Huh. Well, that looks a lot less interesting than I hoped. This is the problem with correlation measures -- they don't test that the data obeys their assumptions. In this case, we're using Pierson's $r$, which assumes that the data from the two sources is normally distributed, which this clearly is not. If you haven't seen this before, check out Anscombe's quartet; the gist of his argument is that it's not a good idea to apply any statistic without examining the data graphically.

Let's have a look at the trees so we can get a better idea of why this is
broken. Unfortunately, I don't have a great way of pulling out the subtree
for plotting yet, so this will require some help from `dendropy`

.

```
from dendropy import Tree
from tempfile import NamedTemporaryFile
tmpfile1 = NamedTemporaryFile()
tmpfile2 = NamedTemporaryFile()
# invert the taxa : node_id map
# FIXME : I need a better interface for this, suggestions welcome
sfeal = dict( zip( SLT.TreeB.leafs.values(), SLT.TreeB.leafs.keys() ) )
subset_taxa = [ sfeal[i] for i in SLT.subset_b_leafs ]
guest_tree = Tree.get_from_path( 'data/bigtrees/guest.tree',
schema='newick',
preserve_underscores=True ) # Newick is the worst
subset_tree = guest_tree.extract_tree_with_taxa_labels( subset_taxa )
subset_tree.write_to_path( tmpfile1.name, schema='newick' )
LK[ subset_taxa ].to_csv( tmpfile2.name )
```

```
%load_ext rpy2.ipython
cladepath = tmpfile1.name
linkpath = tmpfile2.name
outpath = 'clade_26971.svg'
```

```
%%R -i cladepath -i linkpath -i outpath -w 800 -h 800 -u px
library("phytools")
library("igraph")
tr1 <- read.tree( "data/bigtrees/host.tree" )
tr2 <- read.tree( cladepath )
links <- read.csv( linkpath, row.names=1, stringsAsFactors = F )
im <- graph_from_incidence_matrix( as.matrix( links ) )
assoc <- as_edgelist( im )
obj <- cophylo( tr1, tr2, assoc=assoc )
svg( outpath, width = 10, height = 12 )
plot( obj )
```

Rotating nodes to optimize matching... Done.

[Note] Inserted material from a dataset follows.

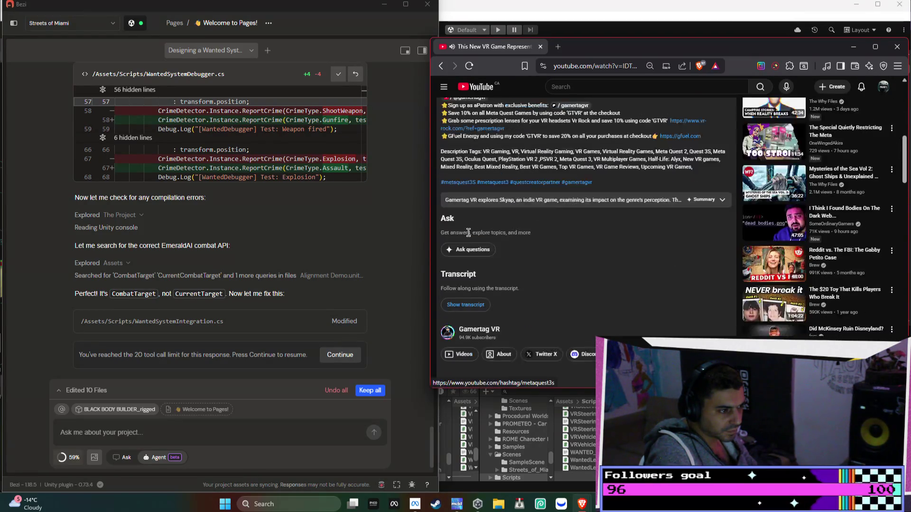
scroll(468, 232, "down", 4)
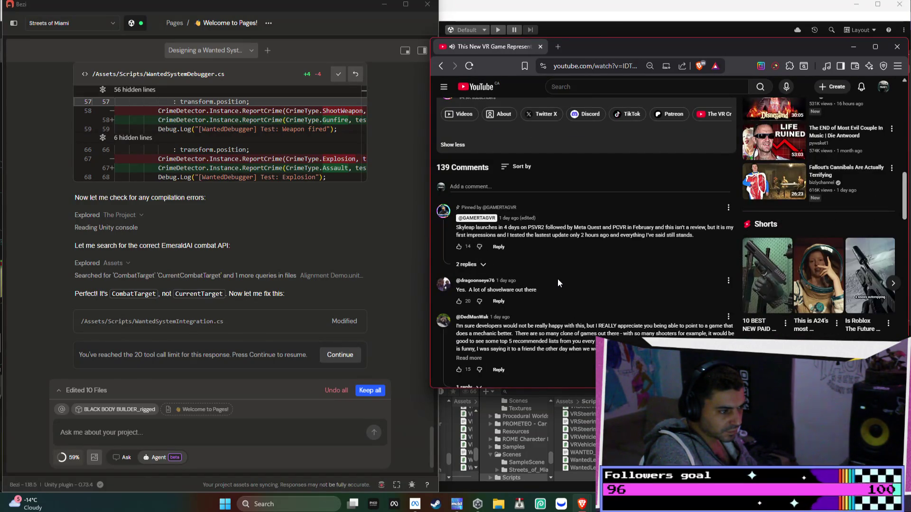
scroll(558, 278, "down", 1)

Now that we've gotten through the plotting hampsterdance, we can have a look at the structure of this clade and its relationship with the host organisms :

If we're hoping to find an example of coevolution, this is an excellent example of what we are not looking for! The Hommola test is not really appropriate for this application. The Hommola test is really intended for cases where you have something that looks like it might be an example of coevolution, and you would like to measure how strong the effect is. We are abusing it somewhat by asking it to distinguish coevolution from a background of other kinds of interactions, to say nothing of ignoring multiple testing effects.

So, we'll need a more sophisticated way to test for coevolution. With `SuchTree`

and
`SuchLinkedTrees`

handling the grunt work, we can focus on the those models.